==== DATA RECORDS
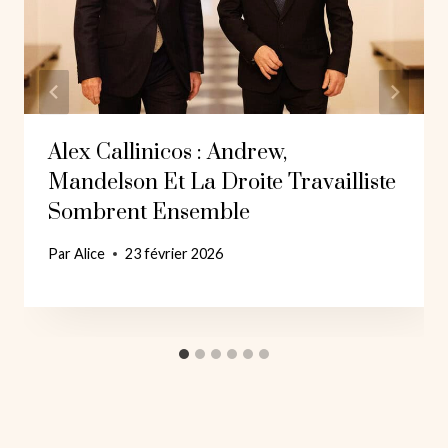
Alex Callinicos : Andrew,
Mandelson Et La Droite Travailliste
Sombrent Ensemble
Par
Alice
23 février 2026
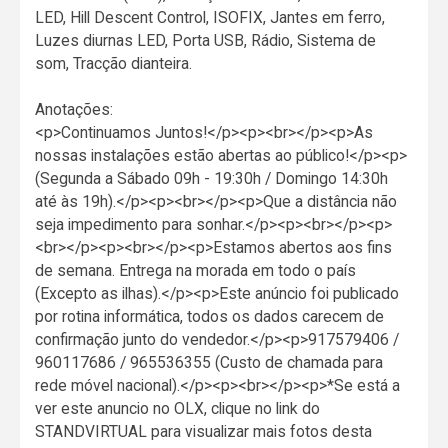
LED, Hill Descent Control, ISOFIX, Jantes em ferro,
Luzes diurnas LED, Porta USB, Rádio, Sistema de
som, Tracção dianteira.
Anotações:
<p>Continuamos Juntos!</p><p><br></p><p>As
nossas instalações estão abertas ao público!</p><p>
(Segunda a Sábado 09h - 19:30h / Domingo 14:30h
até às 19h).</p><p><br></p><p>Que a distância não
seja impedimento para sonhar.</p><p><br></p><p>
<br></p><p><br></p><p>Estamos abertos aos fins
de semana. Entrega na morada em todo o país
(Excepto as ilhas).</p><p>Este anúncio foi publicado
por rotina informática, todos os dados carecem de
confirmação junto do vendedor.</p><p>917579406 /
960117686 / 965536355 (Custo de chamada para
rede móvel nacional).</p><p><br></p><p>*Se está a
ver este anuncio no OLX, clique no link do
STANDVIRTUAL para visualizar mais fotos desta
========
==== DATA RECORDS
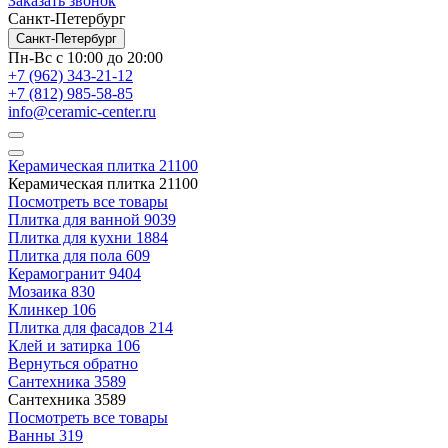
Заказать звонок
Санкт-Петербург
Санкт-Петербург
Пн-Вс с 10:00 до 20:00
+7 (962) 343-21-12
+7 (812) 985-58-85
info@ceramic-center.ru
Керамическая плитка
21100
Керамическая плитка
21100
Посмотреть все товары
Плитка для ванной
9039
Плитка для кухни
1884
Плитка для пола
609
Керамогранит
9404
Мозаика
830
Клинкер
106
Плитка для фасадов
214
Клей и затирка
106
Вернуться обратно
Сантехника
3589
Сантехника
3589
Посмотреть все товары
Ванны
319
========
==== DATA RECORDS
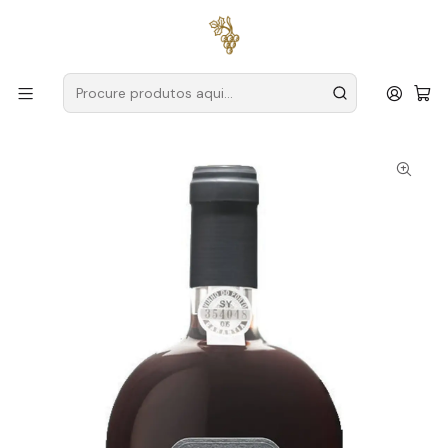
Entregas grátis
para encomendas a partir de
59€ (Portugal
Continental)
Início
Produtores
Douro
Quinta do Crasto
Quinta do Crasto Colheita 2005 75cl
========
• [TASK TO CARRY OUT] Scan the lines above for "960117686 / 965536355 (Custo de chamada para" and for "STANDVIRTUAL para visualizar mais fotos desta". Repeat exactly the line holding each of them and every line in between.

• [ANSWER TO THE EXERCISE]
960117686 / 965536355 (Custo de chamada para
rede móvel nacional).</p><p><br></p><p>*Se está a
ver este anuncio no OLX, clique no link do
STANDVIRTUAL para visualizar mais fotos desta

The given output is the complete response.